One disadvantage of tidal barrage electricity generation is that it can only generate electricity when the tide is actually flowing either in or out, as during high and low tide times the tidal water is stationary. However, as the tides are completely predictable, it is straightforward to plan how to compensate for low generation times with other providers in the energy mix. Supporters of tidal power also point out that other renewable energy resources, such as solar and wind farms, are much more unpredictable and intermittent. Other disadvantages of a tidal barrage system are the high construction costs and the environmental effects that a long concrete dam may have on the estuary it spans.

A tidal stream generation system reduces some of the environmental effects of tidal barrages by using turbine generators beneath the surface of the water. Major tidal flows and ocean currents, like the Gulf Stream, can be exploited to extract their tidal energy, using underwater rotors and turbines. Tidal stream generation is very similar in principal to wind power generation, except this time, water currents flow across a turbine’s rotor blades that rotate the turbine, much like how wind currents turn the blades for wind power turbines. In fact, tidal stream generation areas on the seabed can look just like underwater wind farms.

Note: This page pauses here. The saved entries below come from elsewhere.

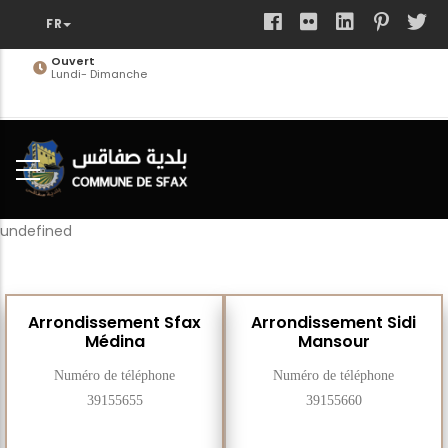
Aller
au
contenu
Ouvert
Lundi- Dimanche
principal
undefined
Arrondissement Sfax
Arrondissement Sidi
Médina
Mansour
Numéro de téléphone
Numéro de téléphone
39155655
39155660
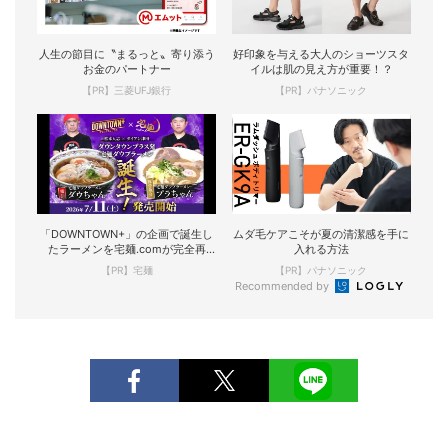
人生の節目に〝まるっと〟寄り添う
好印象を与える大人のショーツスタ
お金のパートナー
イルは肌の見え方が重要！？
【PR】三菱UFJ銀行
【PR】パナソニック
「DOWNTOWN+」の企画で誕生し
ムダ毛ケアこそが夏の清潔感を手に
たラーメンを宅麺.comが完全再
入れる方法
現！
【PR】宅麺
【PR】パナソニック
Recommended by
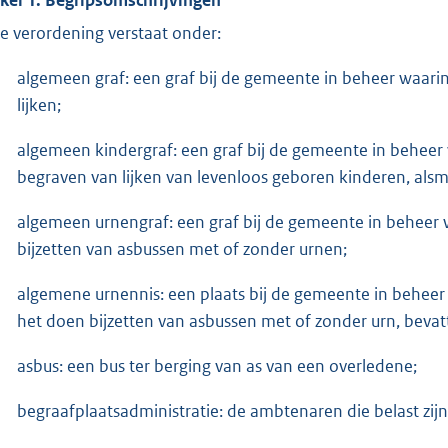
e verordening verstaat onder:
algemeen graf: een graf bij de gemeente in beheer waar
lijken;
algemeen kindergraf: een graf bij de gemeente in behee
begraven van lijken van levenloos geboren kinderen, alsm
algemeen urnengraf: een graf bij de gemeente in beheer
bijzetten van asbussen met of zonder urnen;
algemene urnennis: een plaats bij de gemeente in behee
het doen bijzetten van asbussen met of zonder urn, beva
asbus: een bus ter berging van as van een overledene;
begraafplaatsadministratie: de ambtenaren die belast zij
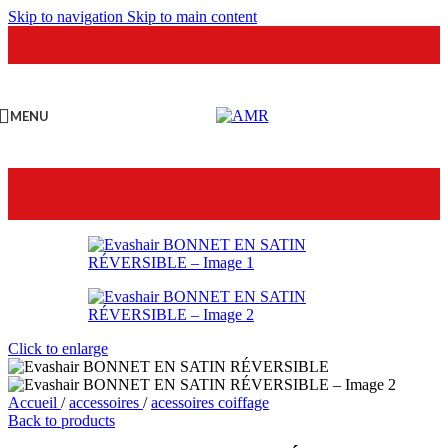
Skip to navigation
Skip to main content
MENU
Click to enlarge
Accueil
/
accessoires
/
acessoires coiffage
Back to products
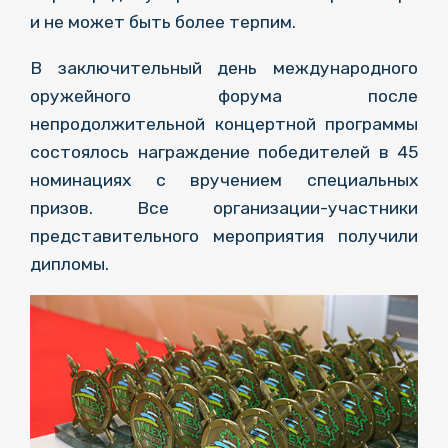
и не может быть более терпим.
В заключительный день международного
оружейного форума после
непродолжительной концертной программы
состоялось награждение победителей в 45
номинациях с вручением специальных
призов. Все организации-участники
представительного мероприятия получили
дипломы.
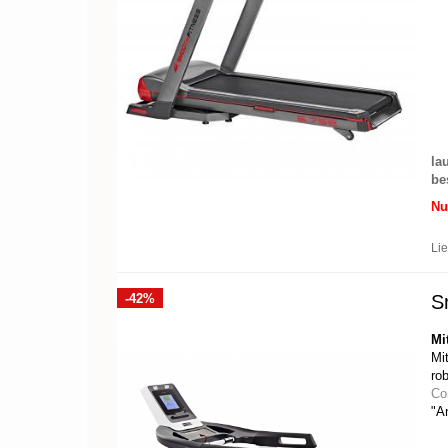
la
be
Nu
Lie
-42%
S
Mi
Mi
ro
Co
"A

Unlike offshore wind power turbines, which can suffer from storms or heavy sea damage, tidal stream turbines operate just below the sea surface or are fixed to the seabed. Tidal streams are formed by the horizontal fast flowing volumes of water caused by the ebb and flow of the tide, as the profile of the seabed causes the water to speed up as it approaches the shoreline.

As water is much denser than air and has a much slower flow rate, tidal stream turbines have much smaller diameters and higher tip speed rates compared to an equivalent wind turbine.

One of the disadvantages of tidal stream generation is that, as the turbines are submerged under the surface of the water, they can create hazards to navigation and shipping.

A good example of a successful tidal power project is the La Rance power station in France.

This tidal barrage is still the largest tidal power station in the world, in terms of installed capacity, with a peak rating of 240 megawatts generated by its 24 turbines, and an annual output of approximately 600 gigawatts. The development costs were significant, even back in 1966 when it was opened, but these have now been recovered and electricity production costs are lower than that of nuclear power. The high cost of tidal barrages, however, is what has discouraged the further construction of similar projects.

The environment at La Rance has remained healthy, but there have been changes.

The barrage has caused limited silting of the Rance ecosystem, although this has been manageable. Sand eels and plaice have reduced in numbers, but sea bass and cuttlefish have returned to the river. The tidal flows are regulated in the estuary by the operators, who adjust them to minimise the biological impact.

The La Rance tidal plant produces a source of energy that is clean, renewable and sustainable. It has no impact on climate, because it does not emit any greenhouse gases.

The pattern of the tides is preserved, so that the impact on species living in the estuary is minimal. The operator monitors the tides and weather forecasts to program the barrage operations on a weekly basis.

Since the construction of the barrage, a new ecological equilibrium has been established in the Rance estuary and there is an abundance of fish, bird and other wild life. The mean water level in the lagoon is higher than it was before the construction, which has promoted an increase in boating and sailing activities. The facility attracts approximately 70,000 visitors per year and a canal lock in the west end of the dam permits the passage of 20,000 vessels each year between the English Channel and the Rance.

Tidal power offers society a clean and renewable source of energy. Although technology is still at a relatively immature stage, economic projections indicate that tidal energy could become cost-competitive over the long-term and governments should explore potential sites for taking advantage of these natural opportunities.